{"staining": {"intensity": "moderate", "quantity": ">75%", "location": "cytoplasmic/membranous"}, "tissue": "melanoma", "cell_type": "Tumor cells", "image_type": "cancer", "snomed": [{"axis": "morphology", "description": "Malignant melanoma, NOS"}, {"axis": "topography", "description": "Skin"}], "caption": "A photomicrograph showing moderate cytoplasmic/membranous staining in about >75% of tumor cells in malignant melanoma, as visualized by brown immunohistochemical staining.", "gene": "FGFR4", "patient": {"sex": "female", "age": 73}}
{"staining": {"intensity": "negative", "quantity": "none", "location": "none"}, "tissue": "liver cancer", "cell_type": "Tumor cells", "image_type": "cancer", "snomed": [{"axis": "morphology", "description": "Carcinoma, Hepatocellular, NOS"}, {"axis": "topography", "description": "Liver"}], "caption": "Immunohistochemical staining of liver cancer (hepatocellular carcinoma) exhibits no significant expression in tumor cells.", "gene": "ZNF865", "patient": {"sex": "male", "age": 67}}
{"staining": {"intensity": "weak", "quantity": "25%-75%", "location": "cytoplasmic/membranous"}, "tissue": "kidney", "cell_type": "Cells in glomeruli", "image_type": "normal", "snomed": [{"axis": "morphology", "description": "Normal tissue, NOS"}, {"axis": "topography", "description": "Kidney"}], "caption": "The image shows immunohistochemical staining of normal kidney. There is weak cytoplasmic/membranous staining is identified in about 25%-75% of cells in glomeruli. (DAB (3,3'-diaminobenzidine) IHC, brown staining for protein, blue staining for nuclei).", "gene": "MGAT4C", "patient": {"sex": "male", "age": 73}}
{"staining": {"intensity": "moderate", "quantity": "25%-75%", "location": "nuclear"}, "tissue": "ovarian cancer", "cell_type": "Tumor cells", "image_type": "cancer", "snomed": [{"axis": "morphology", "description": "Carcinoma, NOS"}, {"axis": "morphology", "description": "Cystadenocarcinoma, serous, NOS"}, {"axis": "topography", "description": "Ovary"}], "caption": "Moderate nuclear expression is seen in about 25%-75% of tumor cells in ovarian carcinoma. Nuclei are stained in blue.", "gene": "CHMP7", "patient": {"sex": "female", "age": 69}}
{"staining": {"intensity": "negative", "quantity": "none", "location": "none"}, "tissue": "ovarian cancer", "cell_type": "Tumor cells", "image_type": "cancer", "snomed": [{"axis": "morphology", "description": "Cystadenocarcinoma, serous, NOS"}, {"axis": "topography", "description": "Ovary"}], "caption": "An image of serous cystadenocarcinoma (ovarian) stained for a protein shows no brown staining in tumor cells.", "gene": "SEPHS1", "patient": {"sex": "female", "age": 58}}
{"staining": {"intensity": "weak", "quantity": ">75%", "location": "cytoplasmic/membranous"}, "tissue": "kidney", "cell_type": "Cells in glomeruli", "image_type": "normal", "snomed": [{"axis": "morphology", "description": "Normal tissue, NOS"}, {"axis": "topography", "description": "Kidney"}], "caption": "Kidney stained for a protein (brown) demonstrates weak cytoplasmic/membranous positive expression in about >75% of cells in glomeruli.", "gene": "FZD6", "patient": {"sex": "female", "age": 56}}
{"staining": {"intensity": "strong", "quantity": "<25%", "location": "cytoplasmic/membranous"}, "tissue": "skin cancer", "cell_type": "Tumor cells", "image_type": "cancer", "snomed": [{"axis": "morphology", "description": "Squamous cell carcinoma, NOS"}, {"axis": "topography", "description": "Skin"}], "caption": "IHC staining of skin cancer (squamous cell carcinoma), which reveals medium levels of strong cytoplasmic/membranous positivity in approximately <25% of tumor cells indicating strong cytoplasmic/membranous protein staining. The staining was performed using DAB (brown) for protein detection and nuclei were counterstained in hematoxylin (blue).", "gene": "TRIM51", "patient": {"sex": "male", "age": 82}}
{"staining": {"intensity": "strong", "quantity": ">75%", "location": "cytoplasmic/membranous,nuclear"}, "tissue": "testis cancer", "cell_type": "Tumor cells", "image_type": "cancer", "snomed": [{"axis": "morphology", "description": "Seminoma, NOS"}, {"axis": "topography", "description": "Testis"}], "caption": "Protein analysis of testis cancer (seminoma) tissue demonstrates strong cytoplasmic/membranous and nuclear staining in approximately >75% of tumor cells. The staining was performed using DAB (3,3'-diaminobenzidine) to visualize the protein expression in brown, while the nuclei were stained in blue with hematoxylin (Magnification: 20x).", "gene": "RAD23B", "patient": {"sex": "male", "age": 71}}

Task brief
Give back the entries exactly, so that each line matches the original.

Finished task
{"staining": {"intensity": "moderate", "quantity": ">75%", "location": "cytoplasmic/membranous"}, "tissue": "melanoma", "cell_type": "Tumor cells", "image_type": "cancer", "snomed": [{"axis": "morphology", "description": "Malignant melanoma, NOS"}, {"axis": "topography", "description": "Skin"}], "caption": "A photomicrograph showing moderate cytoplasmic/membranous staining in about >75% of tumor cells in malignant melanoma, as visualized by brown immunohistochemical staining.", "gene": "FGFR4", "patient": {"sex": "female", "age": 73}}
{"staining": {"intensity": "negative", "quantity": "none", "location": "none"}, "tissue": "liver cancer", "cell_type": "Tumor cells", "image_type": "cancer", "snomed": [{"axis": "morphology", "description": "Carcinoma, Hepatocellular, NOS"}, {"axis": "topography", "description": "Liver"}], "caption": "Immunohistochemical staining of liver cancer (hepatocellular carcinoma) exhibits no significant expression in tumor cells.", "gene": "ZNF865", "patient": {"sex": "male", "age": 67}}
{"staining": {"intensity": "weak", "quantity": "25%-75%", "location": "cytoplasmic/membranous"}, "tissue": "kidney", "cell_type": "Cells in glomeruli", "image_type": "normal", "snomed": [{"axis": "morphology", "description": "Normal tissue, NOS"}, {"axis": "topography", "description": "Kidney"}], "caption": "The image shows immunohistochemical staining of normal kidney. There is weak cytoplasmic/membranous staining is identified in about 25%-75% of cells in glomeruli. (DAB (3,3'-diaminobenzidine) IHC, brown staining for protein, blue staining for nuclei).", "gene": "MGAT4C", "patient": {"sex": "male", "age": 73}}
{"staining": {"intensity": "moderate", "quantity": "25%-75%", "location": "nuclear"}, "tissue": "ovarian cancer", "cell_type": "Tumor cells", "image_type": "cancer", "snomed": [{"axis": "morphology", "description": "Carcinoma, NOS"}, {"axis": "morphology", "description": "Cystadenocarcinoma, serous, NOS"}, {"axis": "topography", "description": "Ovary"}], "caption": "Moderate nuclear expression is seen in about 25%-75% of tumor cells in ovarian carcinoma. Nuclei are stained in blue.", "gene": "CHMP7", "patient": {"sex": "female", "age": 69}}
{"staining": {"intensity": "negative", "quantity": "none", "location": "none"}, "tissue": "ovarian cancer", "cell_type": "Tumor cells", "image_type": "cancer", "snomed": [{"axis": "morphology", "description": "Cystadenocarcinoma, serous, NOS"}, {"axis": "topography", "description": "Ovary"}], "caption": "An image of serous cystadenocarcinoma (ovarian) stained for a protein shows no brown staining in tumor cells.", "gene": "SEPHS1", "patient": {"sex": "female", "age": 58}}
{"staining": {"intensity": "weak", "quantity": ">75%", "location": "cytoplasmic/membranous"}, "tissue": "kidney", "cell_type": "Cells in glomeruli", "image_type": "normal", "snomed": [{"axis": "morphology", "description": "Normal tissue, NOS"}, {"axis": "topography", "description": "Kidney"}], "caption": "Kidney stained for a protein (brown) demonstrates weak cytoplasmic/membranous positive expression in about >75% of cells in glomeruli.", "gene": "FZD6", "patient": {"sex": "female", "age": 56}}
{"staining": {"intensity": "strong", "quantity": "<25%", "location": "cytoplasmic/membranous"}, "tissue": "skin cancer", "cell_type": "Tumor cells", "image_type": "cancer", "snomed": [{"axis": "morphology", "description": "Squamous cell carcinoma, NOS"}, {"axis": "topography", "description": "Skin"}], "caption": "IHC staining of skin cancer (squamous cell carcinoma), which reveals medium levels of strong cytoplasmic/membranous positivity in approximately <25% of tumor cells indicating strong cytoplasmic/membranous protein staining. The staining was performed using DAB (brown) for protein detection and nuclei were counterstained in hematoxylin (blue).", "gene": "TRIM51", "patient": {"sex": "male", "age": 82}}
{"staining": {"intensity": "strong", "quantity": ">75%", "location": "cytoplasmic/membranous,nuclear"}, "tissue": "testis cancer", "cell_type": "Tumor cells", "image_type": "cancer", "snomed": [{"axis": "morphology", "description": "Seminoma, NOS"}, {"axis": "topography", "description": "Testis"}], "caption": "Protein analysis of testis cancer (seminoma) tissue demonstrates strong cytoplasmic/membranous and nuclear staining in approximately >75% of tumor cells. The staining was performed using DAB (3,3'-diaminobenzidine) to visualize the protein expression in brown, while the nuclei were stained in blue with hematoxylin (Magnification: 20x).", "gene": "RAD23B", "patient": {"sex": "male", "age": 71}}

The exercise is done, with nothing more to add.